Adam stood just inside the cookhouse door, blinking at the sight of the beggarly lad in filthy homespun who was sobbing into Cecily’s skirts. The lad reeked—Adam could smell him from the doorway—but Cecily was embracing him with no sign of revulsion. Far from it—she was stroking his lank hair back from his brow, hugging his unwashed person to her, and murmuring soft words that he could not understand into the boy’s ear. Saxon words. Words that could speak treason and he would never know it until it was too late. But somehow he did not think treason was being spoken here. Fool that he was, he did not want it to be treason that was being spoken here…

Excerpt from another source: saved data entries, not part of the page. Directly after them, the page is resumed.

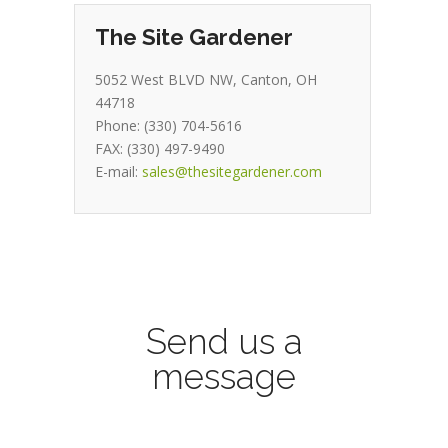
The Site Gardener
5052 West BLVD NW, Canton, OH
44718
Phone: (330) 704-5616
FAX: (330) 497-9490
E-mail:
sales@thesitegardener.com
Send us a
message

‘Clearly one has to be Saxon to win your favour,’ Adam said, forcing a smile.
They sprang apart. The boy edged sideways, sleeving his tears. Cecily’s chin came up. ‘This is Wat,’ she said. ‘An old friend.’
Adam leaned against a littered table and folded his arms. His stomach was churning with doubts concerning her loyalties, but he’d be damned before he’d let her see it. But, hell, both Cecily and the boy looked the picture of guilt. He adopted a dry, teasing tone. ‘First Edmund—you kiss him. And now Wat. He is embraced. How many other admirers are hiding in the woodwork? Will I have to fight for your hand?’
‘No, S…Adam. It’s not like that,’ she said, biting her lip and flushing.
‘No?’ Adam tipped his head to one side. The boy Wat was watching them open-mouthed; the tear-tracks had left clean streaks on his face. ‘Cecily, come here.’ Adam wanted to have it out with her about her little visit to Golde Street, but he could not—must not. The waiting game, he reminded himself. You are playing the waiting game.
Hesitantly, still biting that lip, she took a step towards him. Something was worrying her. She was holding herself in a way that told him she half expected him to hit her. Guilt? Or something else?
‘Closer. I have something to tell you.’
She took another step towards him as, behind her, Wat edged past and made a dash for the door. ‘What is it?’
‘Closer.’ Their feet almost touched. Her blue eyes were wide. Innocent. Guileless. Charmingly hesitant, if he could but believe what he was seeing. If only he had never heard her in the goldsmith’s house…if only she did not look so afraid…
‘Adam, is something amiss?’
Leaning forwards, he took her hands and stared into her eyes. Her pupils were dark, her lashes long. He could see the light from the doorway reflected in them, the shadow of his own self. ‘Cecily,’ he muttered, and shook his head. Hell, why was it so important that she did not hate him?
‘Adam?’
‘I’ve spoken to Father Aelfric. He speaks a little French, and I speak a little Latin, and between us I think we managed to understand each other. He has agreed to marry us on the morrow. I gather that if we don’t wed then we’ll have to wait till after Christmas—because it will be Advent, and it is bad luck to marry in Advent.’